Housing officials look to remedy these issues with property owners Circle Anglia housing group, according to Ian Lancaster, a housing official in charge of Thetford housing.

Lancaster said Circle Anglia currently is soliciting new bids for the upgrades, which include new garage door locks and higher fences around homes. To keep would-be thieves out of their garages, residents now park their vehicles inches from their garage doors and jam screwdrivers or bolts into the tracks of garage doors to prevent them from being swung open.

Residents reported 14 thefts from vehicles and homes to the 48th Security Forces Squadron from December 2005 to December 2006. However, not all thefts are reported, security forces officials said.

The neighborhood is located one-half mile from Abbey Estates, a large British public housing project, which residents assume has been the source of vehicle and home burglaries in the past.
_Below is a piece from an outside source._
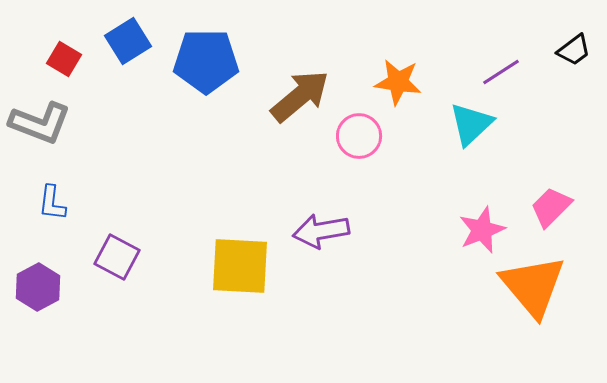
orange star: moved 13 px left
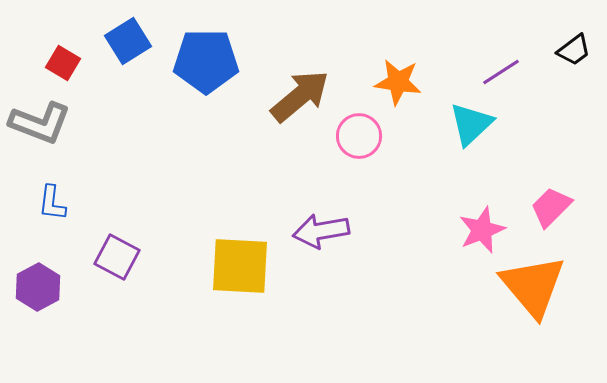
red square: moved 1 px left, 4 px down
Theft became such a problem that residents nicknamed the neighborhood, “Theftford.”

In April, six months after the British review recommended additional security measures, some Thetford residents said they don’t bother reporting theft, because they see nothing happen in response to the incidents.

On the contrary, Lancaster said that housing officials work closely with local authorities to educate residents on safeguarding their belongings. Residents are also given one-hour briefings upon moving into their new homes, which include information on security.
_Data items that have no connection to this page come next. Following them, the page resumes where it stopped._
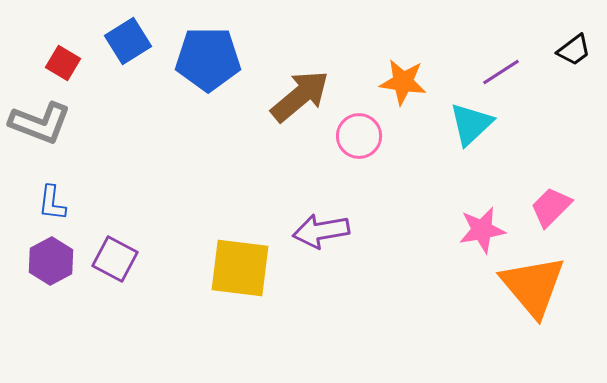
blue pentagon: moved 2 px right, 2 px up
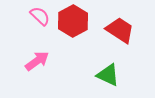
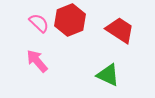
pink semicircle: moved 1 px left, 7 px down
red hexagon: moved 3 px left, 1 px up; rotated 8 degrees clockwise
pink arrow: rotated 95 degrees counterclockwise
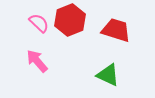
red trapezoid: moved 4 px left; rotated 16 degrees counterclockwise
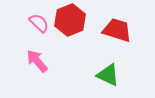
red trapezoid: moved 1 px right
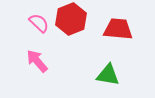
red hexagon: moved 1 px right, 1 px up
red trapezoid: moved 1 px right, 1 px up; rotated 12 degrees counterclockwise
green triangle: rotated 15 degrees counterclockwise
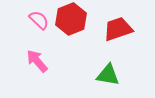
pink semicircle: moved 3 px up
red trapezoid: rotated 24 degrees counterclockwise
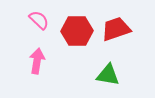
red hexagon: moved 6 px right, 12 px down; rotated 20 degrees clockwise
red trapezoid: moved 2 px left
pink arrow: rotated 50 degrees clockwise
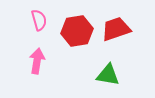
pink semicircle: rotated 30 degrees clockwise
red hexagon: rotated 8 degrees counterclockwise
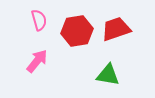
pink arrow: rotated 30 degrees clockwise
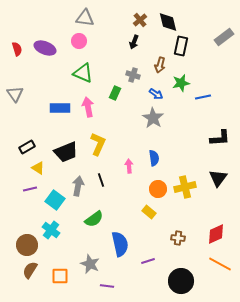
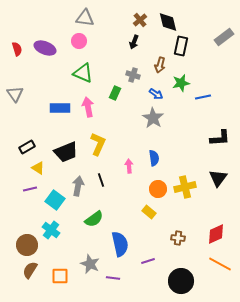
purple line at (107, 286): moved 6 px right, 8 px up
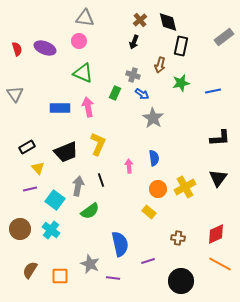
blue arrow at (156, 94): moved 14 px left
blue line at (203, 97): moved 10 px right, 6 px up
yellow triangle at (38, 168): rotated 16 degrees clockwise
yellow cross at (185, 187): rotated 15 degrees counterclockwise
green semicircle at (94, 219): moved 4 px left, 8 px up
brown circle at (27, 245): moved 7 px left, 16 px up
Master Sgt. Tracy Brookens, the town mayor whose constituency covers the neighborhood, said he hasn’t heard of any thefts recently, but feels that low crime rates shouldn’t slow down the project’s completion.

“People are concerned. They’re always asking me when it’s going to happen,” he said.

One thing that Brookens would like to see is 8-foot fences built to replace the 2½-foot-high ones currently surrounding many of the homes.

“It’s just for peace of mind if nothing else,” he said.

Brookens attended a town mayors’ meeting earlier this month to check the status of the project.

“They’re actually working out the issue,” he said following the meeting. “It should kick off by spring.”

Public affairs officials prohibited Stars and Stripes from attending the meeting.

The project’s delay might actually end up saving the Air Force from paying for one fence, because a new hotel complex planned behind the houses might include a fence along its boundary, Lancaster said.

“By delaying our project we could reduce the cost to us and achieve the same goal,” said Lancaster, who plans to meet with hotel developers.

A spokeswoman for Circle Anglia didn’t want to comment on this project in its early stages.